• _GIVEN ENTRIES_:
-*-
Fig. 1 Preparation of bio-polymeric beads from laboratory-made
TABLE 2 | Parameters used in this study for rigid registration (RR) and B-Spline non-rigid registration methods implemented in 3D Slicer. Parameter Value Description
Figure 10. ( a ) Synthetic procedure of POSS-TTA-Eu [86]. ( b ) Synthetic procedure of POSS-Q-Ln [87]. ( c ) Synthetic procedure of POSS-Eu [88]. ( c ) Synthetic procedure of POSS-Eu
-*-
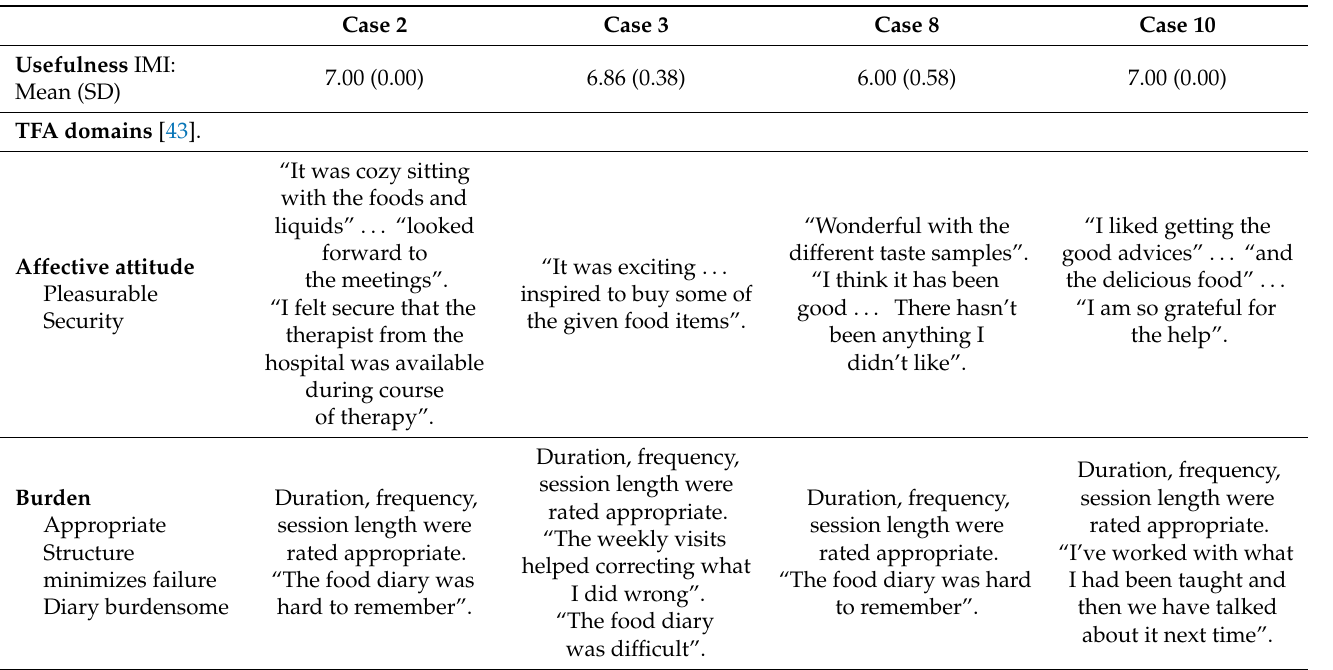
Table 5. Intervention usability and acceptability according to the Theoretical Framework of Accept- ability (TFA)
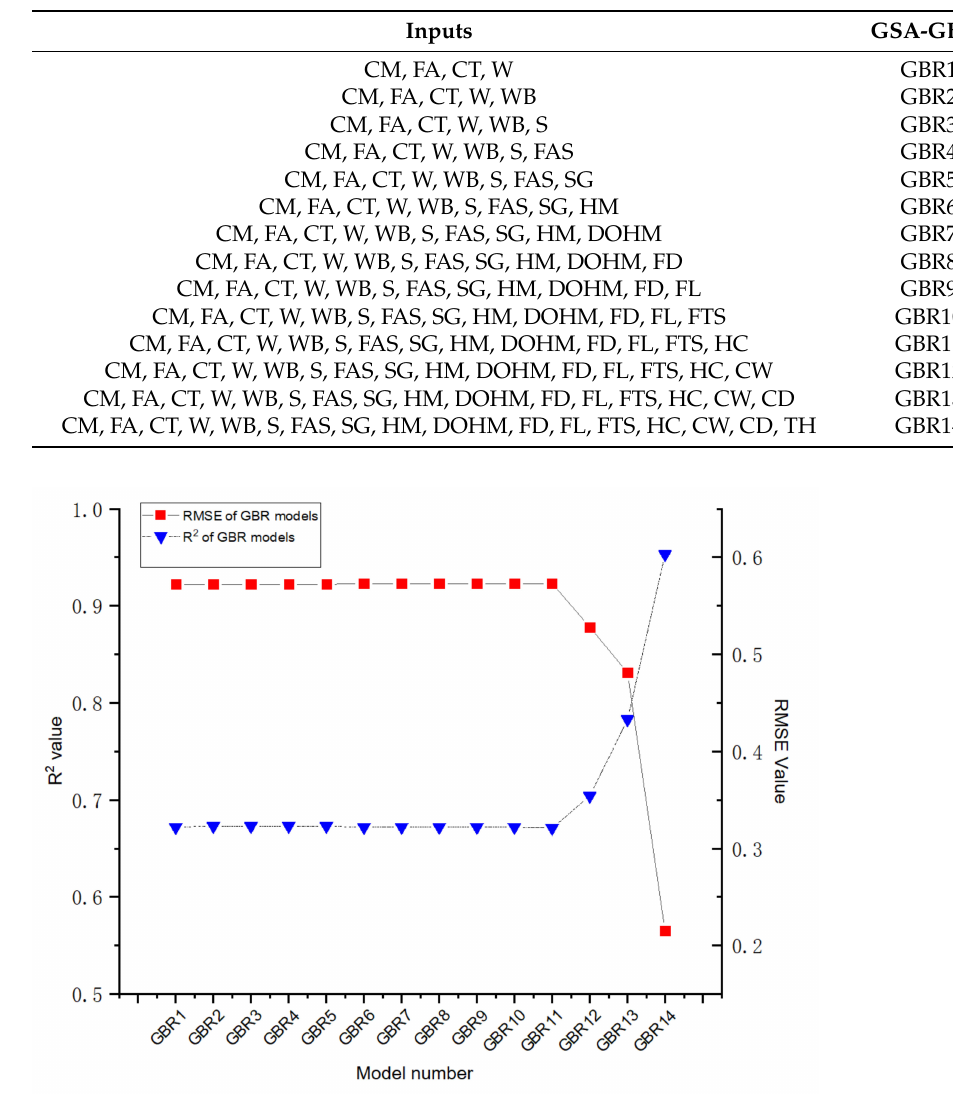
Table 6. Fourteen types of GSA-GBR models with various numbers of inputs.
-*-
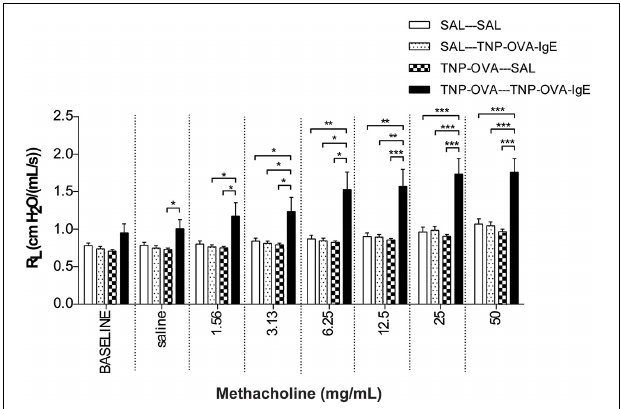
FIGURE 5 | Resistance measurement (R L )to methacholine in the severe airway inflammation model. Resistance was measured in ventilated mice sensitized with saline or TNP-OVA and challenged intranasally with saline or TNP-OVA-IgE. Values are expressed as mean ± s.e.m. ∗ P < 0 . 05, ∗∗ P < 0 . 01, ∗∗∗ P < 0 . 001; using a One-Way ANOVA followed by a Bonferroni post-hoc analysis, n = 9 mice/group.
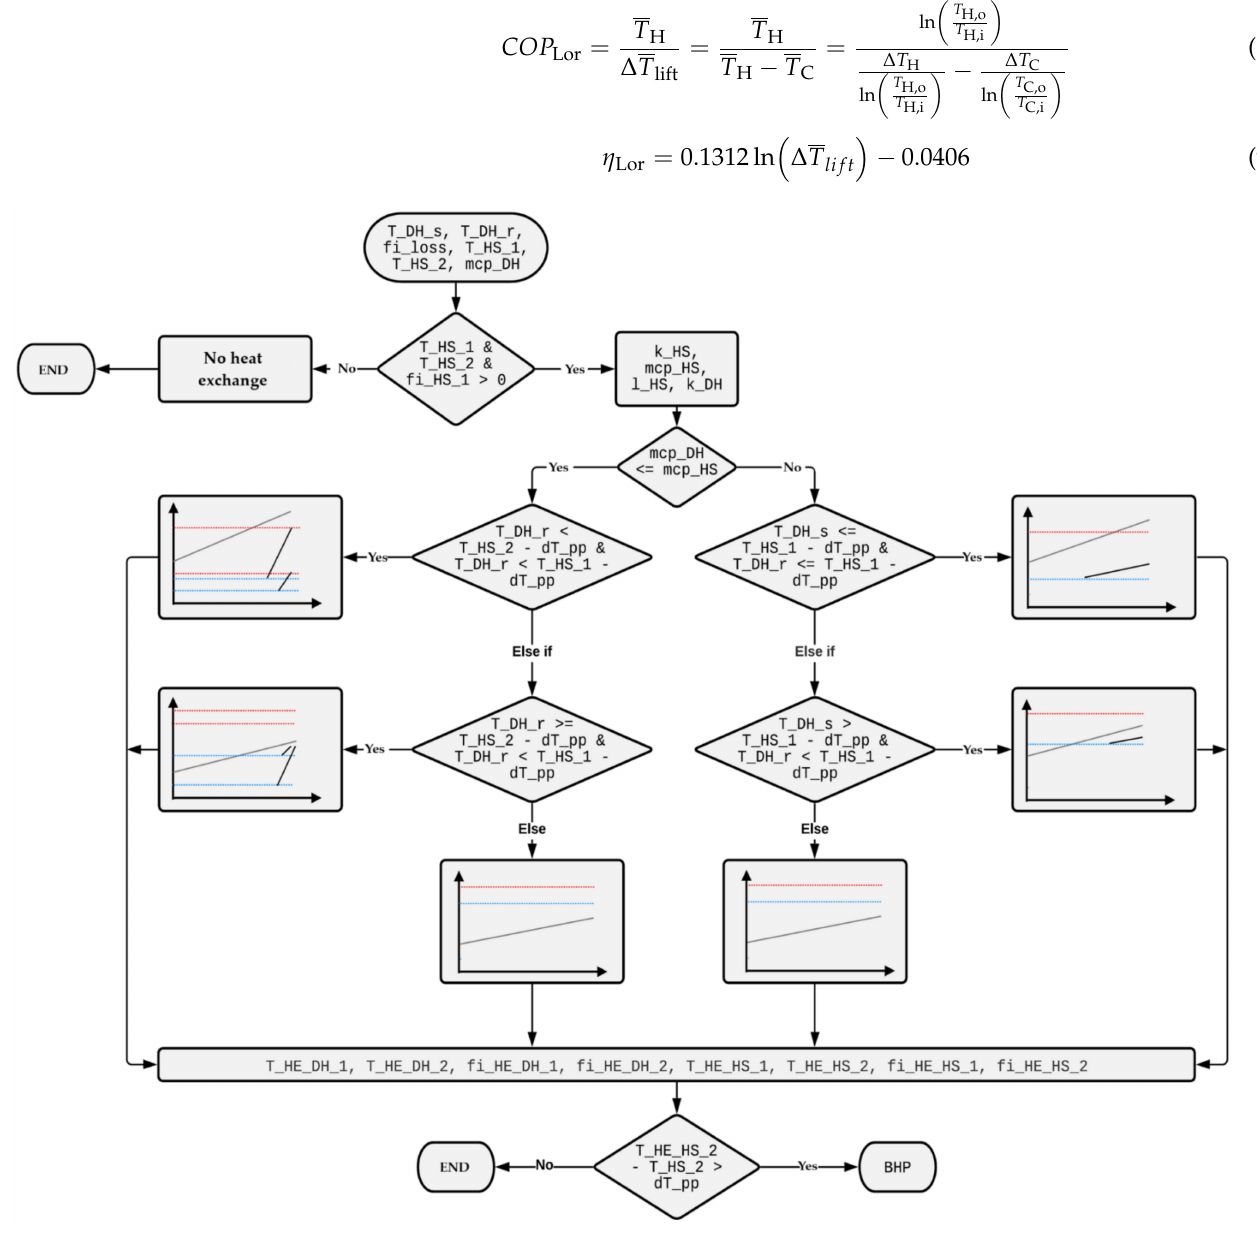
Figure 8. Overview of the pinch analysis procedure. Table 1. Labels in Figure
-*-
Skipping the pictures, print the lines in the listing above exactly as written, starting at the line with "Table 5. Intervention" and ending at the line with "Table 6. Fourteen", both included.

• _YOUR RESPONSE_:
Table 5. Intervention usability and acceptability according to the Theoretical Framework of Accept- ability (TFA)
Table 6. Fourteen types of GSA-GBR models with various numbers of inputs.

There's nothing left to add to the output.